I've read on some older posts that some people adjust the booster plunger so that the piston aligns with the port. Know I think I get what they were talking about. They are compensating for the spring not being set right. But is that a good idea? That puts some back pressure on the booster, where there is supposed to be 0.020" - 0.060" clearance.
That master in the video is not the same as yours. It does not use a stop pin into the bore. It uses a lock tab and screw in the butt end. The start of the video shows that threaded hole.
 
One other thought as there are so many variables on master cylinders is that maybe the end of the piston does protrude slightly. If you measured the old vs new not just a visual. and it all goes together correctly that's maybe the way is is made. Your old one you are comparing to may be different or the piston is stuck and not coming all the way out. Because of these variables that is why they have the adjustable push rod on the booster.
 
If you put MC together with piston flush with back. Put a pin in screw hole does the piston stay in place?
 
So I concluded that the piston is supposed to stick out the back like my rebuilt master.
In the pictures you can see my original piston assembly and new one from the kit are identical. they even both have 749 stamped on them.
I measured the length of the original piston and spring from the location where the screw makes contact to the spring cup = 3-7/8"
I put a punch in the screw hole and measured the depth of the bore to the punch on the original master = 3-5/8"
adding 1/8" for the width of the punch, I get 3-3/4"
which means the piston should stick out the back about 1/8", which is does.

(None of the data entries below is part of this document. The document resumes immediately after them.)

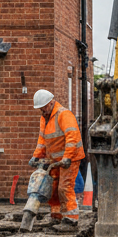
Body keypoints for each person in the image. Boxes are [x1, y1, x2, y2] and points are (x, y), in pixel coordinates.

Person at [29, 89, 85, 229]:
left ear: (51, 102)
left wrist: (67, 158)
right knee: (52, 188)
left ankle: (71, 219)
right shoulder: (45, 118)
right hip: (54, 160)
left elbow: (73, 137)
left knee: (64, 188)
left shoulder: (64, 114)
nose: (42, 110)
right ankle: (56, 216)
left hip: (69, 159)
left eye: (43, 107)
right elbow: (42, 140)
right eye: (40, 108)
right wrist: (36, 156)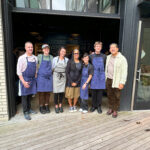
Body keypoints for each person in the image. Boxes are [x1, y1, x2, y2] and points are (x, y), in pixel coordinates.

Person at [105, 43, 128, 118]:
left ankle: (115, 110)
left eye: (114, 47)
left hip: (117, 80)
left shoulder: (122, 59)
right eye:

I adjusted the new booster's plunger to match the original. When I put the rebuilt master on the rebuilt booster I can see that the plunger is in the same position as the original one in the vent hole (refer to 2nd picture from my original post at the top). So now I believe I ma matching up to the original factory setup.

So this business about setting the booster plunger with an 0.020" clearance doesn't seem to apply to this setup.

original_master.jpg pistonA.jpg pistonB.jpg boosterA.jpg boosterB.jpg
 
I figured that that's where the piston would fit in the master. As far as the booster rod adjustment goes I never went by any predetermined settings. I always measured what I had and set it accordingly. All you need is just a little clearance to allow the masters piston to fully return.